Scandal Recap: Big Poppa

It routinely bums me out that the Scandal world, where people are murdering and torturing each other on a literally constant basis, is WAY more progressive about gun control THAN OUR ACTUAL SOCIETY. Anyone else? Just me?

I mean, not EVERY person in the Scandalverse is super thrilled about it. Lindsay Bluth definitely isn’t jazzed about the situation, for one (should we really be surprised?), and neither is Kyle Secor, whose real name I am using because I don’t know who the hell he is. They’re muttering ominously together while dropping off their SMALL CHILDREN AT SCHOOL, because no one on this show ever takes a break from ominous muttering.

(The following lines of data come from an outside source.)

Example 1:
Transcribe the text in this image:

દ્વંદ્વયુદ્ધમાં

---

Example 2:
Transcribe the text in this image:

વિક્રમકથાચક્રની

Speaking of ominous, Cyrus runs into his hella creepy hooker friend during breakfast time, which surprised him a little bit – presumably because he thought this guy slept in a coffin until the sun set. (To be totally fair, I did too.) They then part ways. I don’t know what the reason was for this besides that Creepy Hooker is probably following Cyrus around because everyone on this show stalks everyone else all the time.

Anyway, Olivia brings Papa Pope a coffee, which immediately turns awkward, because he can’t figure out why she would be there unless someone is following her or she’s in serious trouble. Number of normal father-daughter relationships in Shondaland: 0. In a terrible attempt at normalcy, Rowan invites Olivia OVER FOR DINNER with Jake, who… used to work for him and kill people and oh, yeah, once he threw him in a pit for months and made him grow a horrible beard. Olivia, who is occasionally a moron, has already forgotten about this and calls Jake to ask him to come along to the Worst Dinner Party Since The Office, but Jake definitely remembers that whole thing (YOU DON’T SAY) and is like “HARD PASS.” He also says, “call me if you want me to do that thing to you again,” because Jake is so hot.

Jake is a little preoccupied though, because he has a feeling that Papa Pope arranged to have a bunch of people murdered, including the First Son, Harrison, and Barney’s fiance from HIMYM (follow that instinct, Jake), so he’s prepping Charlie for torture, because natch. Charlie wants Quinn, though, so Jake throws them both in a locked room, and wow, I am so apathetic about both Charlie and Quinn. Over it.

But one last thing about Quinn – the scene where both Huck and Liv basically admitted they didn’t notice Quinn had disappeared for a full day and she screamed at them and NEITHER OF THEM REACTED AT ALL was just flat out incredible.

Oh, while this is all happening – Olivia’s friend Catherine (guys, it’s Penny from Lost pretending really hard to have an American accent!), and Mellie is skipping the graveyard so she can obsess about whether a hiker pushed her boyfriend off a cliff. Fitz is drinking. So there’s those plot threads. Long story short: Mellie makes a sad little PowerPoint about how the hiker definitely didn’t do it, only to have her happy balloon promptly popped when a guy sitting in is like, “Yeah, no, we all found out he didn’t do it a WHILE ago.” Abby’s Hair, enduring a ridiculous amount of shade from Olivia’s direction, not only has Mellie’s back but tells Fitz what her name is. Again – Fitz is DRANKIN’. And mentioning Vermont again. (Jam.) Also, Catherine was banging her daughter’s boyfriend and then maybe kills her, but unfortunately we have to continue that annoying plot thread next week. Gun control bill passes. David Rosen is a hero, question mark. Blah blah blah.

But can we talk about the dinner party? Oh, please. Let’s talk about The Dinner Party. (I also would really like someone to tell me where I can buy Liv’s silk jammies but that is another question for another time.)

Let’s talk about their Michael Scott pours of wine. Let’s talk about Papa Pope making Jake tell him the food is good like Jake is a petulant child who was just forced to try quinoa. LET’S TALK ABOUT OLIVIA’S SEAFOOD LINE WHERE SHE BASICALLY SAYS JAKE CONSTANTLY ATE HER OUT ON SEX ISLAND AND SHE SAYS THIS IN FRONT OF HER FATHER, A TRAINED KILLER. Bitch, sometimes I WANT you to go make jam in Vermont because you DUMB and you probably wouldn’t get into any trouble doing that. Things get really boring really fast when Jake confronts Rowan about all his murdering, even though he does tell him to shut his “stubborn, old man mouth,” which is pretty funny. Rowan always has a killer monologue tucked up his sleeve, though. Always a pleasure.